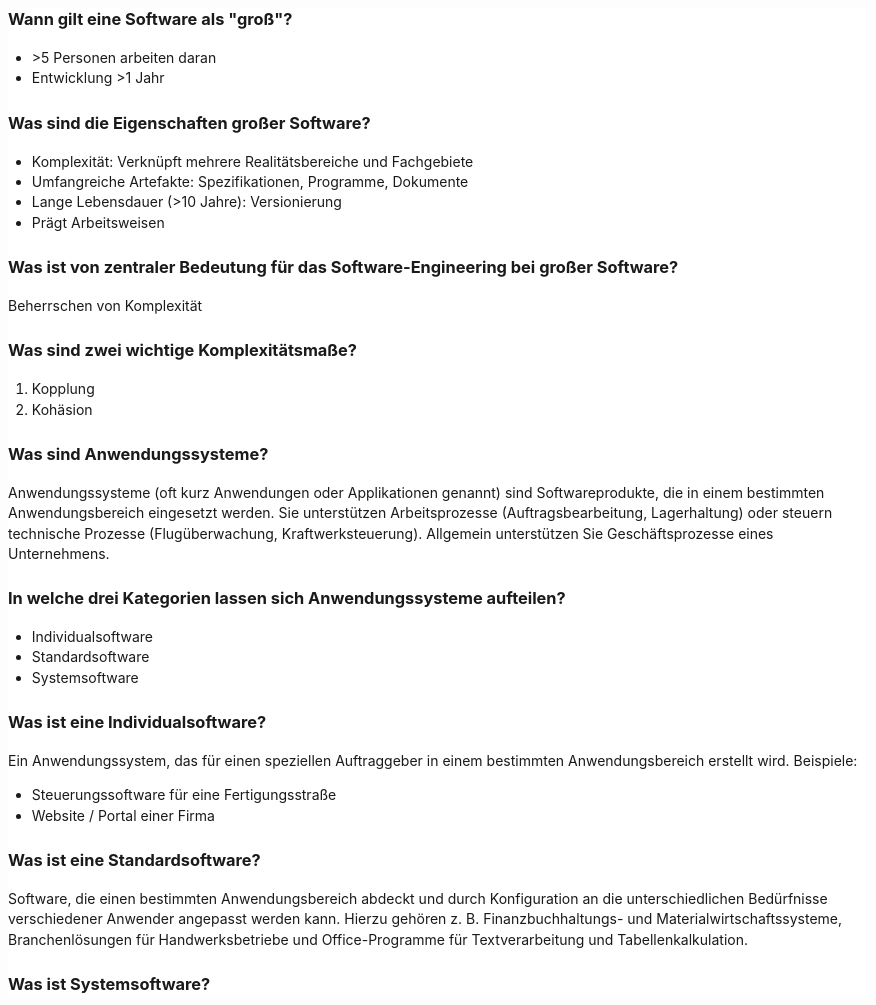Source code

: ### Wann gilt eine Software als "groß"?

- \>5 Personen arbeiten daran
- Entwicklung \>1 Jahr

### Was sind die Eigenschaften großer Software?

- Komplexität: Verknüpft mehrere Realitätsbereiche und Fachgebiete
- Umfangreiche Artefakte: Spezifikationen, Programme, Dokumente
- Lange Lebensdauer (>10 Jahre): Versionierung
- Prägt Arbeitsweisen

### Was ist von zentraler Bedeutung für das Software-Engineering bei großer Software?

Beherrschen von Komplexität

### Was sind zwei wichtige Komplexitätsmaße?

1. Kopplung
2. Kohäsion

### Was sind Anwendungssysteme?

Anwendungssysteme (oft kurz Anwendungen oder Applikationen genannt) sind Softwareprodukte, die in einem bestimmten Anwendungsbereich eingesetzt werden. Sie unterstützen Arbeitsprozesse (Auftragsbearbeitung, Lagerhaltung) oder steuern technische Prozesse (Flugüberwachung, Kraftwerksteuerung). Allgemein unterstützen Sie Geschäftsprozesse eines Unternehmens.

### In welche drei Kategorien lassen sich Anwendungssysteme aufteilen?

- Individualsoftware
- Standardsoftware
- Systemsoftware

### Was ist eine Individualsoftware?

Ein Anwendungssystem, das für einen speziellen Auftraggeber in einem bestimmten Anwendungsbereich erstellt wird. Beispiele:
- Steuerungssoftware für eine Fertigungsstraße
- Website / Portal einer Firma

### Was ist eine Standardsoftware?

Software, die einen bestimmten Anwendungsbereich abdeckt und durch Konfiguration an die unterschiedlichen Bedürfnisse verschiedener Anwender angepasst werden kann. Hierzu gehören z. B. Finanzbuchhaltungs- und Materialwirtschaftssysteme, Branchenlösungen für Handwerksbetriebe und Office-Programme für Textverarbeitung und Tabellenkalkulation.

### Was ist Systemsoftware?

════════════════

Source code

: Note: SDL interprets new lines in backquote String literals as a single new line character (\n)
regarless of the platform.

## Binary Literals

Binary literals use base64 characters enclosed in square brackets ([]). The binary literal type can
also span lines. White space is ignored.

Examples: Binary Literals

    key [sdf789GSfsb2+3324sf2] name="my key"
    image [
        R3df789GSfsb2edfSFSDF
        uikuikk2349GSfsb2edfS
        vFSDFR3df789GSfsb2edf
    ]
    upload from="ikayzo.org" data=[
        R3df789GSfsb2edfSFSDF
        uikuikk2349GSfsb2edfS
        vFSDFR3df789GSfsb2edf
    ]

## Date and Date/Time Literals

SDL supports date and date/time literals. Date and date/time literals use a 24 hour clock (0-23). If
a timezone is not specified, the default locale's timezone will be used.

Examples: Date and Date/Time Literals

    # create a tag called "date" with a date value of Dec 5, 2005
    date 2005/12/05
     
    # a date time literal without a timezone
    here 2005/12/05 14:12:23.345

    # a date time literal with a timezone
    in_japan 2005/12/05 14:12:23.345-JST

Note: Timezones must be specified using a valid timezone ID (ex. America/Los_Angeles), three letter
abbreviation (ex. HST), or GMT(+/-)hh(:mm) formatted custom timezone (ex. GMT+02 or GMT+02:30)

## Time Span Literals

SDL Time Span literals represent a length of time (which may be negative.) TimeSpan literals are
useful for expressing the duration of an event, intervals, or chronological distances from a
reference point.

════════════════

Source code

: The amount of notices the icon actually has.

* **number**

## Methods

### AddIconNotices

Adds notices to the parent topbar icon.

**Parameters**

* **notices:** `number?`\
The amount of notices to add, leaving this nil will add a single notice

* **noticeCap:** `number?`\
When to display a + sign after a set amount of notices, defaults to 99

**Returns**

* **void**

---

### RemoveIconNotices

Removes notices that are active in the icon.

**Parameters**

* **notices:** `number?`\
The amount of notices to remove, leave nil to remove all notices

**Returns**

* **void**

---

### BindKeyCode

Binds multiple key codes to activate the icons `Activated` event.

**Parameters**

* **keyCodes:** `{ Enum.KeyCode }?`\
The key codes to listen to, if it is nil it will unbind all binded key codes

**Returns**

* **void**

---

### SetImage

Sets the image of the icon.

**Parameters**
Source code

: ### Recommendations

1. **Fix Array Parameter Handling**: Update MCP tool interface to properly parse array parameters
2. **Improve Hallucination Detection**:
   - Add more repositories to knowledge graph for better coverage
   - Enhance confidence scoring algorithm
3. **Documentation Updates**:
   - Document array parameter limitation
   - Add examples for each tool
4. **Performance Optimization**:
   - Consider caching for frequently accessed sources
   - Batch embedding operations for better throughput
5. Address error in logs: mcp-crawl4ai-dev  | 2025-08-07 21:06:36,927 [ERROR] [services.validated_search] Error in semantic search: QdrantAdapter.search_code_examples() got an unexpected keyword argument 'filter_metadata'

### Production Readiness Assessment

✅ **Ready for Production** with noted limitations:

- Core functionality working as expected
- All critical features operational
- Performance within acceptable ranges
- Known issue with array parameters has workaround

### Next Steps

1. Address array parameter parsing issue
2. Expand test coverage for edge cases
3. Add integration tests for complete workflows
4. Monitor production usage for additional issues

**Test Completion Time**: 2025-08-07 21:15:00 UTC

════════════════

- EXERCISE DESCRIPTION -
Answer with one number only, the count of lines in the material above that hold "Anwendungsbereich".

- TASK RESPONSE -
3